Data items:

==============================

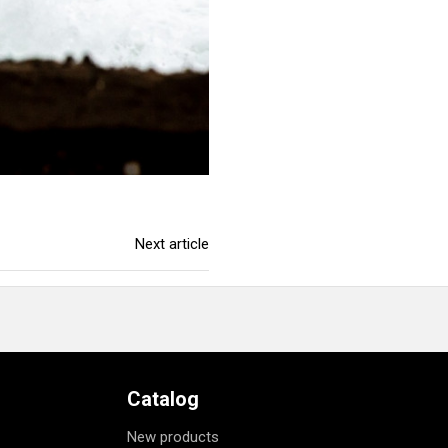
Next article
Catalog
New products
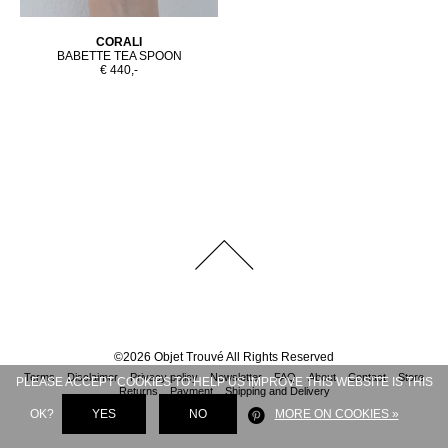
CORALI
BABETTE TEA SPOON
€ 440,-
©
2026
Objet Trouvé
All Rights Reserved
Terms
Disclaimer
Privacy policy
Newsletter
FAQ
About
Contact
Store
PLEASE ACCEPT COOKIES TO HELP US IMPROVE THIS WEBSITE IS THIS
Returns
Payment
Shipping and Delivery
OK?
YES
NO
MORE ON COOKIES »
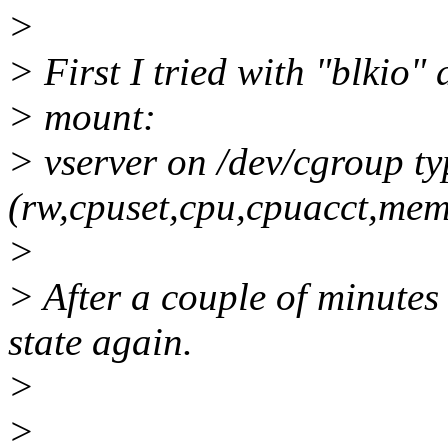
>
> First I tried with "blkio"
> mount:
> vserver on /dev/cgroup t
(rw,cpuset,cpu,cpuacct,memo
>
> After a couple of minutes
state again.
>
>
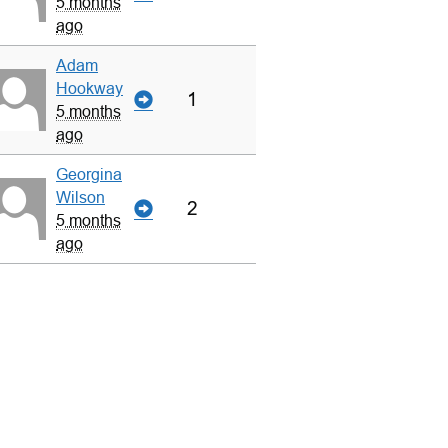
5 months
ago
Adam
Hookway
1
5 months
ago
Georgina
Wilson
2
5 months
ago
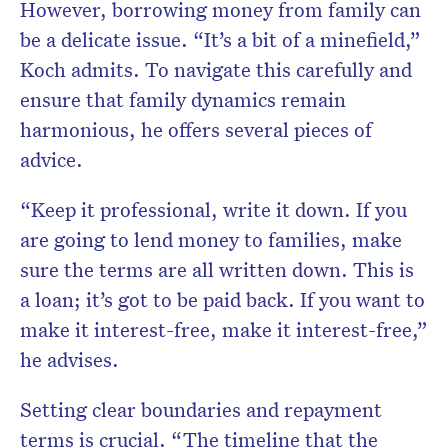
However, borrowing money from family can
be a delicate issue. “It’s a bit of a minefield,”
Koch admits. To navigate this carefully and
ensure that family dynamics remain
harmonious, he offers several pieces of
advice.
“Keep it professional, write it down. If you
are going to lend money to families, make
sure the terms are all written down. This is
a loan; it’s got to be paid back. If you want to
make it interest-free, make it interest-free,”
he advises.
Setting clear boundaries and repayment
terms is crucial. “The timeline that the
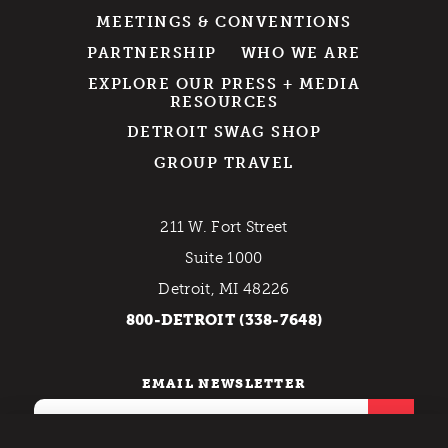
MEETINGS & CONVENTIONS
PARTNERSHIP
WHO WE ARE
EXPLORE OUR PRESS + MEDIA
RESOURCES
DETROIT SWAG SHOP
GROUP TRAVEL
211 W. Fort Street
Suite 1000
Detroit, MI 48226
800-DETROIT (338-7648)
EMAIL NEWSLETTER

==============================

TASK STATEMENT → Copy everything from the line containing "MEETINGS & CONVENTIONS" down to the end of the material, character for character.

ANSWER AREA →
MEETINGS & CONVENTIONS
PARTNERSHIP
WHO WE ARE
EXPLORE OUR PRESS + MEDIA
RESOURCES
DETROIT SWAG SHOP
GROUP TRAVEL
211 W. Fort Street
Suite 1000
Detroit, MI 48226
800-DETROIT (338-7648)
EMAIL NEWSLETTER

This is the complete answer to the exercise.